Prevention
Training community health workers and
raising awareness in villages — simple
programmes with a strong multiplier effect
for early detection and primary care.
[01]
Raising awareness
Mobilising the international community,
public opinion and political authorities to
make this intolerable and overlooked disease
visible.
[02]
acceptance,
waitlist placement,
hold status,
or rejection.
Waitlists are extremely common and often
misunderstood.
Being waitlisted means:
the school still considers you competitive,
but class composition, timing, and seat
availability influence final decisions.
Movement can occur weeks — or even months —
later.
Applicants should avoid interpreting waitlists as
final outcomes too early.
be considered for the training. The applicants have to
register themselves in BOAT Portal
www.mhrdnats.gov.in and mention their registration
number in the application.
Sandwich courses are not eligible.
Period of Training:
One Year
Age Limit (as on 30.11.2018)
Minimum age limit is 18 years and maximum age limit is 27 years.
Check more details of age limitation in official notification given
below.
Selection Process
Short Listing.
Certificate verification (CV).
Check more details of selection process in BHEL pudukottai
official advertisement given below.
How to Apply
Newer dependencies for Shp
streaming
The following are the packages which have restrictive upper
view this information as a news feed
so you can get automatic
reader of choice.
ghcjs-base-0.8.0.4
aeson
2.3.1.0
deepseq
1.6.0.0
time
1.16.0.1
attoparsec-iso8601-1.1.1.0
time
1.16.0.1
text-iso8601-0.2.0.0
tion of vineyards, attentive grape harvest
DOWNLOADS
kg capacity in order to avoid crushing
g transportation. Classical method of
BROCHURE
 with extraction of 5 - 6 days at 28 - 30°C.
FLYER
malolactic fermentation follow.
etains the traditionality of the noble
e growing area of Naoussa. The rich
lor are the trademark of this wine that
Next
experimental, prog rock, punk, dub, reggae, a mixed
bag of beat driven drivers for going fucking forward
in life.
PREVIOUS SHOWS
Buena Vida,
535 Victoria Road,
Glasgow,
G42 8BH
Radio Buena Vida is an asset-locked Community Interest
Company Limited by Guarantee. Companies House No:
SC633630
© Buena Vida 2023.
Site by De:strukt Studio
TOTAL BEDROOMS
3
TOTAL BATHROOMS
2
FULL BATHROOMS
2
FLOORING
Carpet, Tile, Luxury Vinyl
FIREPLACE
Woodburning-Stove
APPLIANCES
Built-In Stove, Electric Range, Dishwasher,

• Directions: Reproduce every line above containing "Buena".

• Written answer:
Buena Vida,
Radio Buena Vida is an asset-locked Community Interest
© Buena Vida 2023.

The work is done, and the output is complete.